Find and copy every line in the records that includes the string "knee".
--
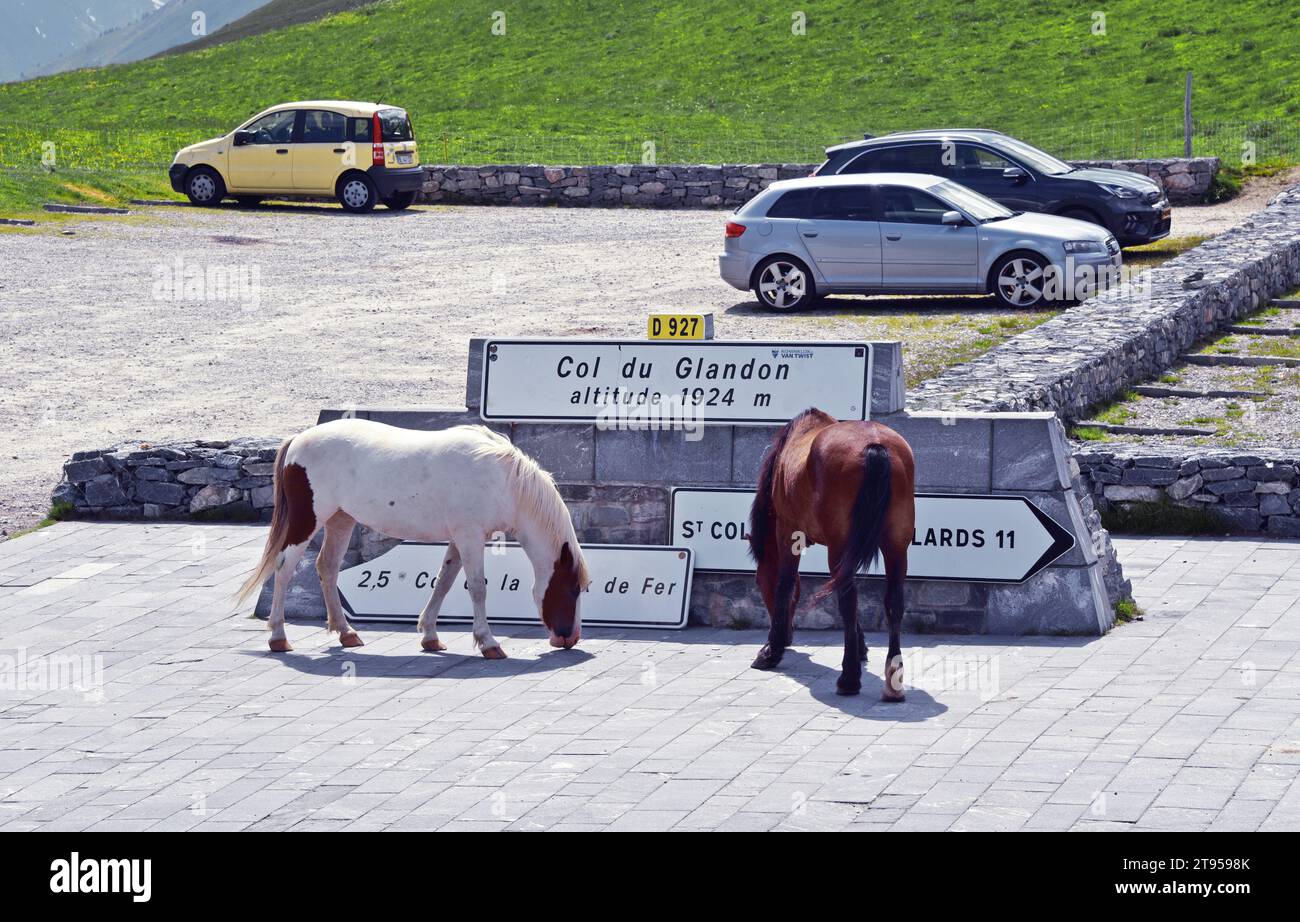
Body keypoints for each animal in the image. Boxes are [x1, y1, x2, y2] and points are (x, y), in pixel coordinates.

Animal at [236, 416, 592, 655]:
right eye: (573, 588)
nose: (569, 637)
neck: (503, 479)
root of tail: (297, 441)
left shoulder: (458, 539)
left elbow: (444, 581)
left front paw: (430, 635)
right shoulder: (470, 537)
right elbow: (477, 588)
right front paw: (488, 642)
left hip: (341, 520)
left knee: (328, 568)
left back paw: (346, 632)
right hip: (308, 521)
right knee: (284, 569)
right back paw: (278, 637)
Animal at [748, 408, 920, 697]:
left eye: (761, 584)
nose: (788, 635)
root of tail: (875, 445)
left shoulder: (788, 530)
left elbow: (785, 584)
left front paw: (771, 650)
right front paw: (861, 646)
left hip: (840, 547)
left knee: (848, 601)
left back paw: (849, 678)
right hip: (896, 546)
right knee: (893, 602)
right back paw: (892, 682)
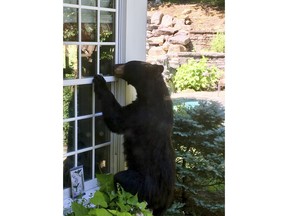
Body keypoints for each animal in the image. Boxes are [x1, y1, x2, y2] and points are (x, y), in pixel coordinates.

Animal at [93, 60, 174, 215]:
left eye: (128, 64)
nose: (113, 65)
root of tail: (162, 199)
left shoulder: (141, 114)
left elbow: (117, 119)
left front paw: (100, 81)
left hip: (142, 185)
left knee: (122, 180)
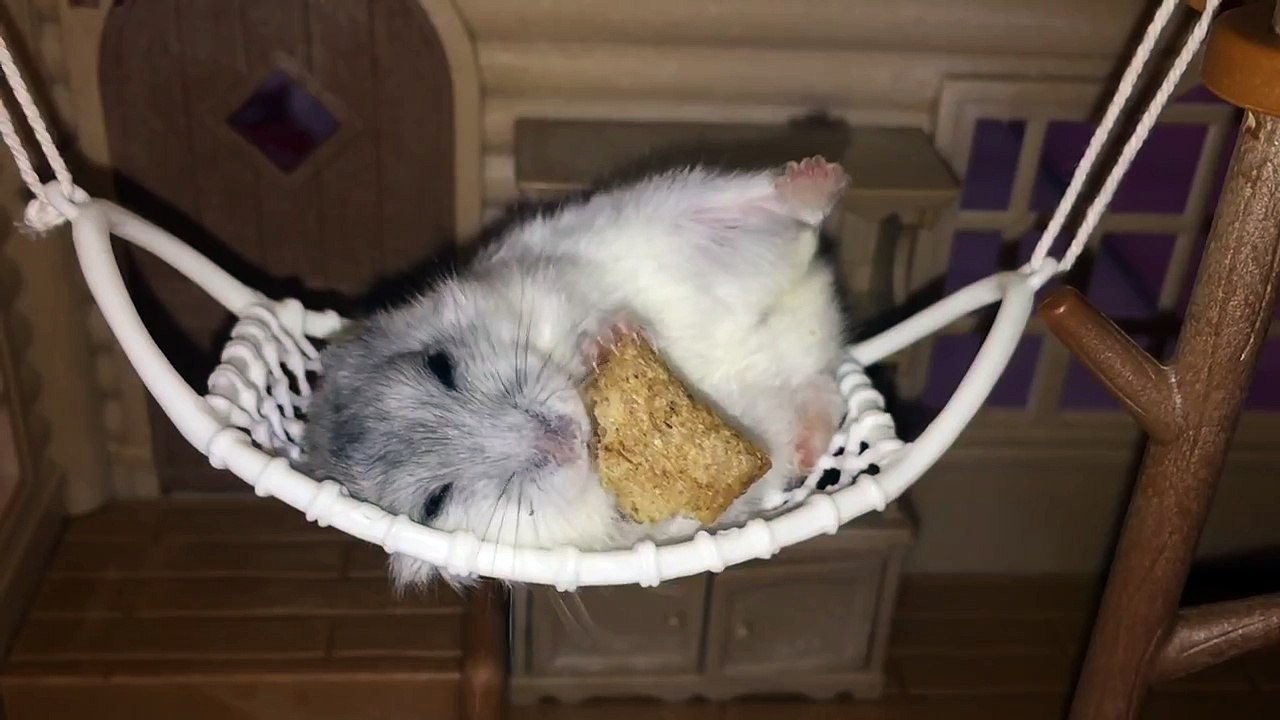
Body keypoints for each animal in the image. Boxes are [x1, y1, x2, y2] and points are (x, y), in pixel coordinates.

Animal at [302, 156, 850, 588]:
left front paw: (609, 338)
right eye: (435, 503)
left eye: (441, 367)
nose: (562, 439)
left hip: (677, 212)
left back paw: (816, 178)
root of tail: (818, 314)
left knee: (779, 216)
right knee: (818, 389)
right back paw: (809, 439)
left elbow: (590, 315)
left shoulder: (545, 282)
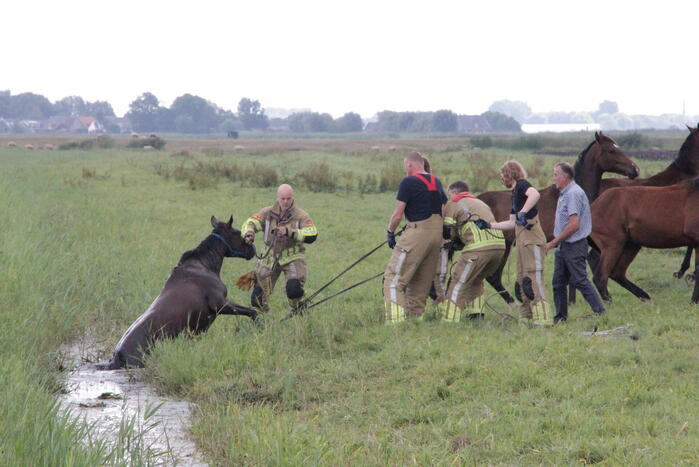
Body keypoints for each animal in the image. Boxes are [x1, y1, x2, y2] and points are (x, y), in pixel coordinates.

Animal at [97, 216, 258, 370]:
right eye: (238, 233)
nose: (253, 249)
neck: (205, 265)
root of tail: (117, 356)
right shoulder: (220, 304)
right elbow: (252, 312)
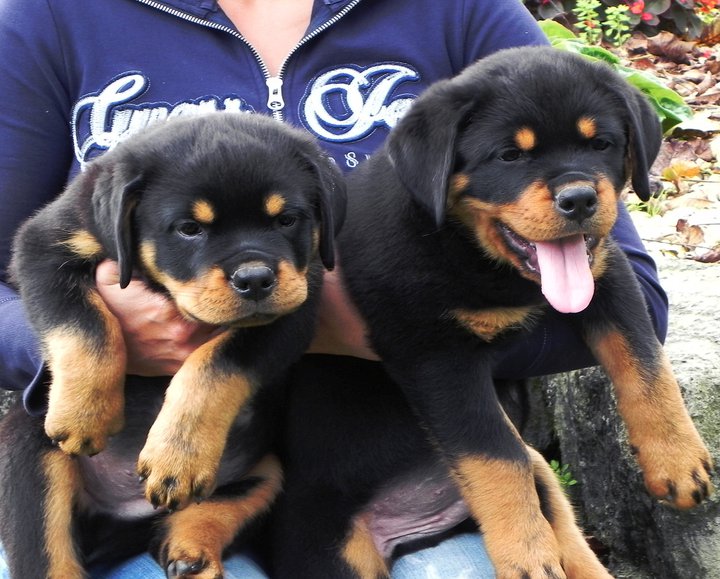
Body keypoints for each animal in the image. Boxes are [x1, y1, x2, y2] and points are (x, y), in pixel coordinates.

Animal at [1, 112, 345, 578]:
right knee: (45, 550)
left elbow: (213, 368)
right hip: (28, 447)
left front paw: (179, 457)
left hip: (268, 470)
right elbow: (85, 326)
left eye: (287, 220)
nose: (255, 279)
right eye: (189, 229)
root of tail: (124, 512)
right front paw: (85, 415)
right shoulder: (46, 245)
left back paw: (191, 551)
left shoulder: (296, 302)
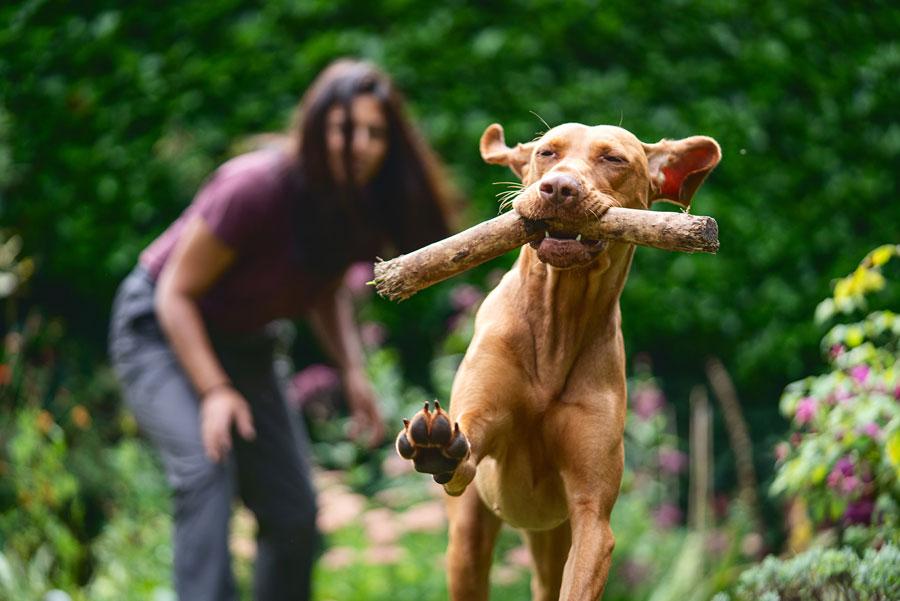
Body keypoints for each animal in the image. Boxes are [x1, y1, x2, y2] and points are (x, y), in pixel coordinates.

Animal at [398, 122, 720, 600]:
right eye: (547, 153)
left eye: (614, 159)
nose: (559, 188)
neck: (558, 326)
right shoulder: (474, 450)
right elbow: (464, 450)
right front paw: (437, 444)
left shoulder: (592, 517)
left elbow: (589, 549)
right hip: (467, 546)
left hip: (551, 539)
--
[Solution below]
left knee: (328, 568)
right knee: (284, 569)
left knee: (848, 601)
right knee: (893, 602)
left knee: (122, 180)
left knee: (779, 216)
right knee: (818, 389)
right knee: (45, 550)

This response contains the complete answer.